导语:人们对于诺贝尔文学奖的想象大都与书桌和等身的著作有关,但是,有一个获奖者却打破了这种陈旧的想象,因为他与书和书桌几乎毫无关系,毕生所做的也只是拿着吉他、吹着口琴,在一群躁动不安的年轻人面前唱着快要走调的歌而已。又或者,变成海报上的一个符号,被锁在一个垮掉的时代里,同时又不在任何时代中,因为他总能让自己避免成为时代的陈词滥调。

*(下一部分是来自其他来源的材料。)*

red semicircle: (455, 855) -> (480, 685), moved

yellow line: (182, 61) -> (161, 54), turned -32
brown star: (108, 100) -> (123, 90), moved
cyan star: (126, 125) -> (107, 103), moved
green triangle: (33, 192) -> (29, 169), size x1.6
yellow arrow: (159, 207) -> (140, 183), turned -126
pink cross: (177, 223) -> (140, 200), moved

2016年度授予鲍勃·迪伦的授奖辞为“他在美国歌曲传统中创造了新的诗歌表达”,而创造者的形象本身又与文学的源头相契合,从第一句与日常无关的话语开始,文学就注定了永远在自身内革命的命运,而鲍勃·迪伦,正是这一命运在这个时间段上的承接者。
撰写/孔孔
人们习惯于将诺贝尔文学奖的颁奖现场想象成殿堂或者现代意义上的神坛,文明和敬畏被小心遵守的仪式所呈现出来,得体的男男女女坐在铺着雪白桌布的桌边,克制地望向神坛的中心——颁奖台,那后面还端坐着蓄势待发的交响乐师们。
诺贝尔文学奖颁奖现场
试想一下,如果这时候,一个背着吉他的老头走上来,或许嘴边还架着一只口琴,这是否会对这种神圣的气氛产生一种亵渎?然后他用一种非常不悦耳的声音唱起歌来,那神情和几十年前他身处某个露天音乐节时表现出来的毫无二致。

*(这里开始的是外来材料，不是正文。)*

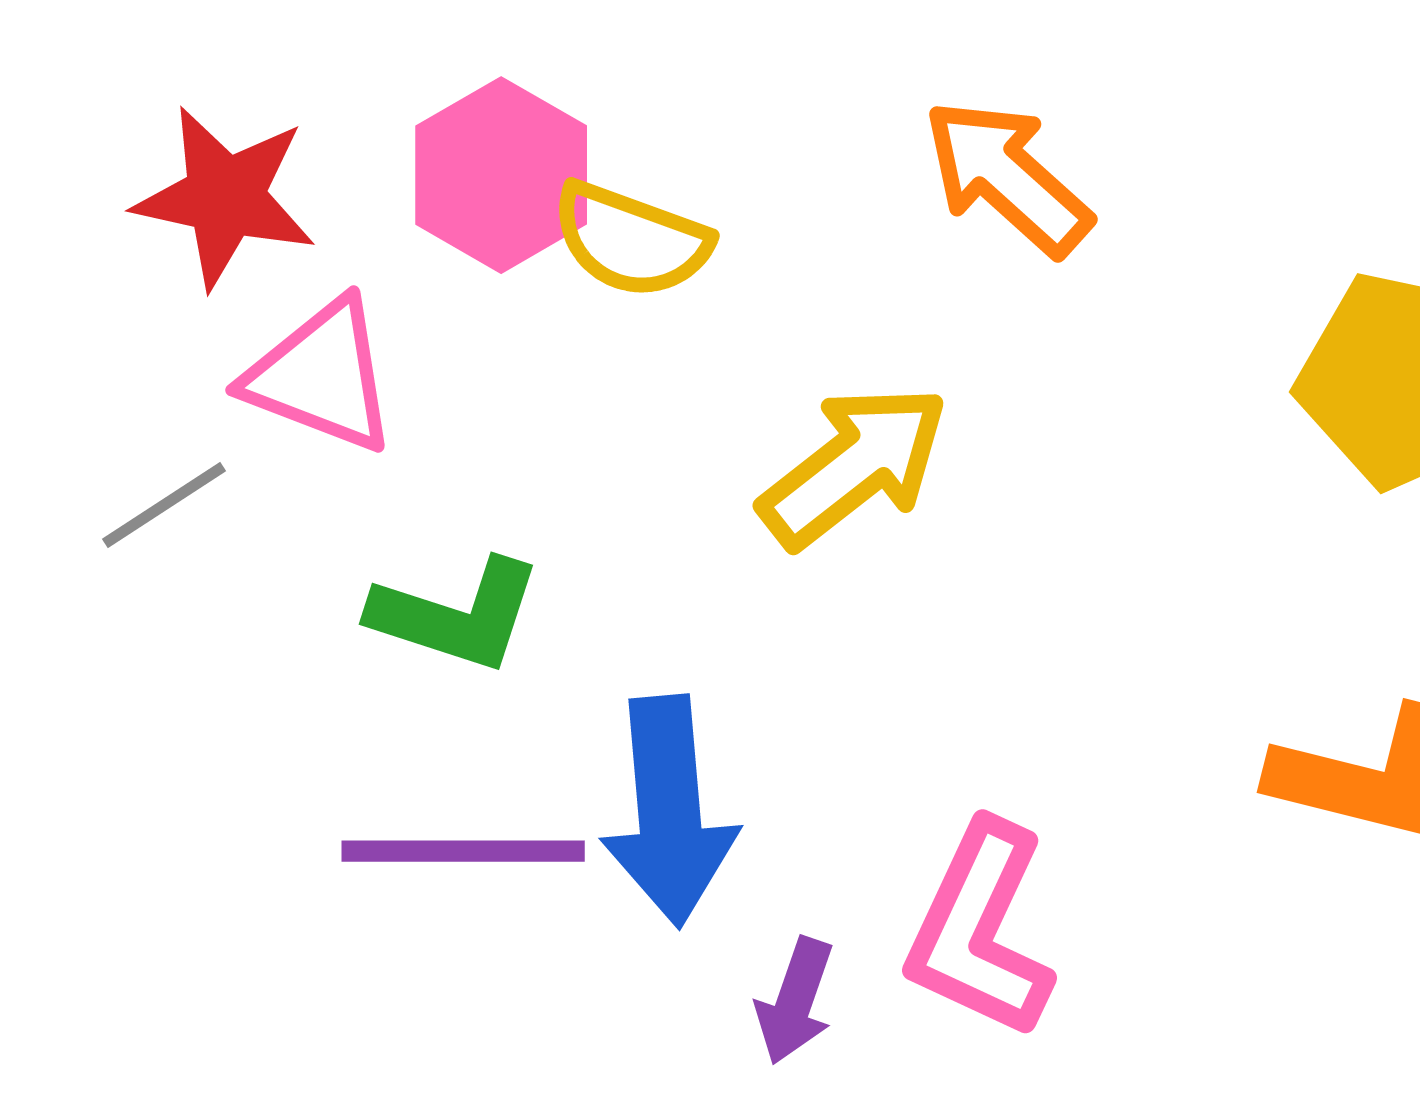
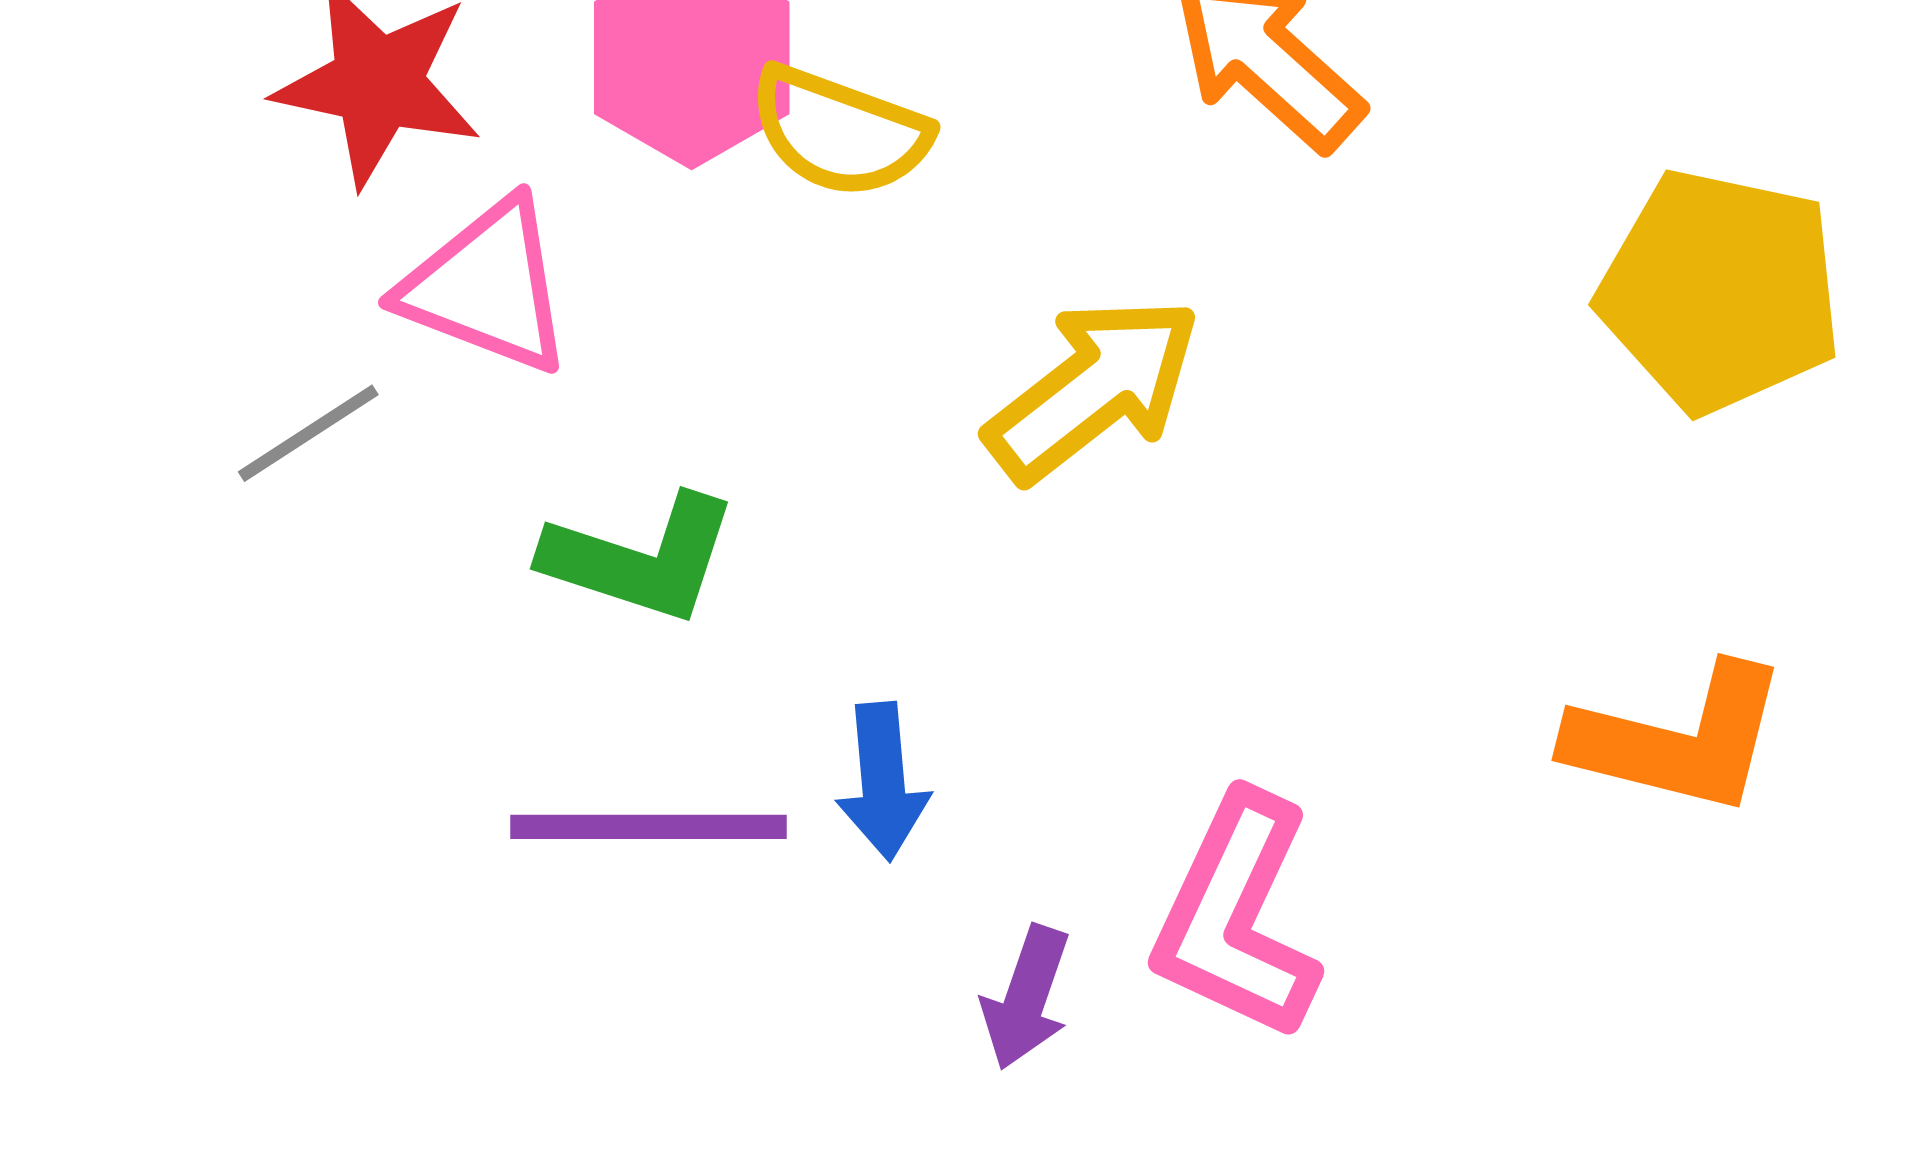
blue arrow: (669, 811) -> (883, 781), size x0.6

这种怪诞感或许反而会唤起人们对于文学的一种遥远又切近的亲切,遥远来源于诗与音乐还没有分离的希腊时期,而切近则与现代文学带着的亵渎与冒犯意味有关。文学始终是既新又旧的,它在历史的进程里从来不甘于守卫古典的范式,但革命的结果又总呼应着那些经典的命题,在这个意义上,鲍勃·迪伦与文学的契合丝毫不亚于任何端坐在书房里的大写作家。
诗人提名诗人
首先将诺贝尔与鲍勃·迪伦联系起来的是艾伦·金斯堡,同为诗人的他对于鲍勃·迪伦非常赞赏,还曾一同与后者去拜祭那个时代的另一位文学先锋人物——凯鲁亚克。金斯堡为迪伦写了一封推荐信,后来由戈登·鲍尔拿着去代表竞选委员会正式为鲍勃·迪伦提名诺贝尔文学奖。鲍尔说:“虽然他作为一个音乐家而闻名,但如果忽略了他在文学上非凡的成就,那么这将是一个巨大的错误。事实上,音乐和诗是联系着的,迪伦先生的作品异常重要地帮助我们恢复了这至关重要的联系。”
鲍勃·迪伦与艾伦·金斯堡在凯鲁亚克墓前
作为艺术中最抽象的形式,音乐的神秘感与诗歌不谋而合,它们都唤醒了意识中的一些临界的部分,最终无法被合理地阐释。诗歌带有呓语的特质,在古希腊还常常与预言关系紧密。柏拉图的《伊安篇》指出,诗歌的创作灵感来源于神,这是神对于人的恩赐,在迷狂状态下,诗人写出诗歌。在尼采这儿,代表非理性的酒神精神即是音乐精神,而诗歌的内在源泉也来源于此,它象征着人类的癫狂与痛苦,在理性的日神外表下的悲剧内核,这种精神是对虚无的顿悟,也伴随着随之而来的崩溃。